:: Set tasks ::
a - In the reflection on Mark 16, what practice has the writer been using lately to learn from God about the chapter?
b - Copy out the rows from the line containing "collection date: 1930-07" through the line containing "name author: Steyerm.".

:: Text excerpt ::
*****

I’ve been camped out in Mark 16 for a bit. I love camping in a Bible passage. Sometimes I dig around hermeneutically with word study, historical context, memorizing the passage. Sometimes I love to practice lectio divina.

Lately I’ve enjoyed learning from God about Mark 16 through lectio divina. Here are some of the messages I’ve been pondering upon:

Mark 16, as you know begins with the 2 Marys and Salome bringing spices to anoint the body of a dead friend and instead they hear the wonderful news of the Resurrected Christ. The chapter ends with our familiar Great Commission.

If I were writing a story, I think I’d make this chapter the denouement, where all the loose ends were happily tied up. Is that what happened? No!

Instead, the chapter opens with great news of the Resurrection and then follows the entire body of the story filled with disobedience, fear, and disbelief. Good grief. They act like real people.

First Mary, Mary, and Salome meet the angel who tells them that Jesus has risen. Then he gives them instructions: “But go your way, tell his disciples and Peter that he goes before you into Galilee: there you shall see him, as he said unto you.”

Clear instructions. Not complicated.

What did the ladies do? “…neither said they anything to any man, for they were afraid.”

Afraid of what? Afraid of the angel? If they were afraid of the angel, you’d think they’d quickly obeyed. Afraid of the Risen Christ? Then you’d think they would have obeyed even quicker.

What if, in a rather misogynistic culture, they were afraid that the menfolk would not believe them and reject the message? I wonder if perhaps they’d experienced being respected by Jesus but marginalized by the menfolk and were afraid to repeat that kind of pain? So, they disobeyed.

What happens next? Jesus appears to Mary Magdalene (the one Jesus had delivered from seven devils). So she goes  and tells his disciples, as they were busy weeping  and mourning, that he was alive and had been seen by her.

Their response? They “believed not”.

Jesus first came to women. To marginized, unheard, unimportant women.

Then he appeared to two “nobodies”. Just to two nameless followers as they walked out in the country. These two told the disciples the great news that Jesus was risen!

Their response? “Neither believed they them.”

Then finally Jesus came to the big guys, the inner circle, the ones who were busy mourning, weeping, and disbelieving. He upbraided them for their hardness of heart and for not receiving the message from those women and unimportant people.

And then, what did Jesus do? Punish them? Lecture them?

No.

*****

Rows excerpted from a collection
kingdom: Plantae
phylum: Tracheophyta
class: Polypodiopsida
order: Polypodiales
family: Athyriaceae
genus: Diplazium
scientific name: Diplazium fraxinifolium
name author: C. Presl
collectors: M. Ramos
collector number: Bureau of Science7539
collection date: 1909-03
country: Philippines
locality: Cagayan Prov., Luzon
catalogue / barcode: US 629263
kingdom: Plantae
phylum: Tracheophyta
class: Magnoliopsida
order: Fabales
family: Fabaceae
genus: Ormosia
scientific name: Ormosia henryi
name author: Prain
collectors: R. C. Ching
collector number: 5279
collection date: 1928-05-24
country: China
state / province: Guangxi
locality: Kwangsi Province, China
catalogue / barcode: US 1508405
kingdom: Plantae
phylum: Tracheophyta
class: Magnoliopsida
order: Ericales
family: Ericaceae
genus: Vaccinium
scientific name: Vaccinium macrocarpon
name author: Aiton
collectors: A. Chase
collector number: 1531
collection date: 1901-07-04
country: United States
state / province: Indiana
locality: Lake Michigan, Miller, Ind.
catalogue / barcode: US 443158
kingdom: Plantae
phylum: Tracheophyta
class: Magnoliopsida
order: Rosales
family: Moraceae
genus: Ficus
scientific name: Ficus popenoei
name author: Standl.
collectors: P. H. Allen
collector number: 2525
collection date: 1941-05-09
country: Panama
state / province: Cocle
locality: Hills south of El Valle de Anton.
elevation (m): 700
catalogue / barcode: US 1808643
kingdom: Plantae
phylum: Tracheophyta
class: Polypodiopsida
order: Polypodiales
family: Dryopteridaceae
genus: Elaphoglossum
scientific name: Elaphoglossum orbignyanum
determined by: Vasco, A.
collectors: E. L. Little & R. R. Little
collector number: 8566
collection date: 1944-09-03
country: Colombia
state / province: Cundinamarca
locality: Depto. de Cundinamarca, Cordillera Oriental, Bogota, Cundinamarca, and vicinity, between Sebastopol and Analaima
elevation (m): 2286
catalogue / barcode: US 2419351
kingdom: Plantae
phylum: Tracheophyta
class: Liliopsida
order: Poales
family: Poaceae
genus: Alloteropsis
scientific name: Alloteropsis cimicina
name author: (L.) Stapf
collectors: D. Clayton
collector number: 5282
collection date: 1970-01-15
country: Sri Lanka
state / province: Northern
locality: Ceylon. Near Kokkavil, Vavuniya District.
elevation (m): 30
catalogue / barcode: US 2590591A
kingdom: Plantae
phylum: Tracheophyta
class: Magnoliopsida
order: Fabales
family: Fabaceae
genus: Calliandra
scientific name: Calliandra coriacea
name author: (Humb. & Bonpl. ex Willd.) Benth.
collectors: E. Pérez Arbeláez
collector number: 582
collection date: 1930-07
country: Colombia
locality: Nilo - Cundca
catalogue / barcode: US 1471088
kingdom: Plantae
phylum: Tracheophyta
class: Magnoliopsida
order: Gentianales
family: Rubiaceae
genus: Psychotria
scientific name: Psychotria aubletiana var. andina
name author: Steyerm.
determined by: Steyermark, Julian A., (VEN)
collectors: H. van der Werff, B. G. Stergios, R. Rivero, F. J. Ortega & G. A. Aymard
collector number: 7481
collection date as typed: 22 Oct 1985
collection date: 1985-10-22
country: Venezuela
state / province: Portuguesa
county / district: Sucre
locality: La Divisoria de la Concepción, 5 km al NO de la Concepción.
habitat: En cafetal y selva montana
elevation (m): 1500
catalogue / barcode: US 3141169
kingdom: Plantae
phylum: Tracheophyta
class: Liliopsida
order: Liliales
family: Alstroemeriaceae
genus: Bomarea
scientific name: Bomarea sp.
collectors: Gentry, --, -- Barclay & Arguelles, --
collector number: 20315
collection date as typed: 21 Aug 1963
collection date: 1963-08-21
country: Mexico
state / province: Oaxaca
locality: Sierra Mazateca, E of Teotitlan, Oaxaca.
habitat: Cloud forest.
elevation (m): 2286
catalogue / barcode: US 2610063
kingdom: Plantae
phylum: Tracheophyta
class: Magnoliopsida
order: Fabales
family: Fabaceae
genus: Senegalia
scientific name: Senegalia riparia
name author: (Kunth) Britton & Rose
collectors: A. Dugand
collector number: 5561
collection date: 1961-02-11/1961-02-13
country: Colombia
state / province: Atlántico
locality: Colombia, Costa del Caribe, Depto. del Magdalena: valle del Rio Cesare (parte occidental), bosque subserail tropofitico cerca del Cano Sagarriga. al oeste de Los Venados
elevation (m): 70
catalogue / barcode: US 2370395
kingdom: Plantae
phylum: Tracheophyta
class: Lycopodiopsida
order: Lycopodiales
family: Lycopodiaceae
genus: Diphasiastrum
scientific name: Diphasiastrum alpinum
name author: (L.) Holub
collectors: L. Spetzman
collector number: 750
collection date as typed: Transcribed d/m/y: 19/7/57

*****

:: Expected responses ::
a - Lectio divina.

b -
collection date: 1930-07
country: Colombia
locality: Nilo - Cundca
catalogue / barcode: US 1471088
kingdom: Plantae
phylum: Tracheophyta
class: Magnoliopsida
order: Gentianales
family: Rubiaceae
genus: Psychotria
scientific name: Psychotria aubletiana var. andina
name author: Steyerm.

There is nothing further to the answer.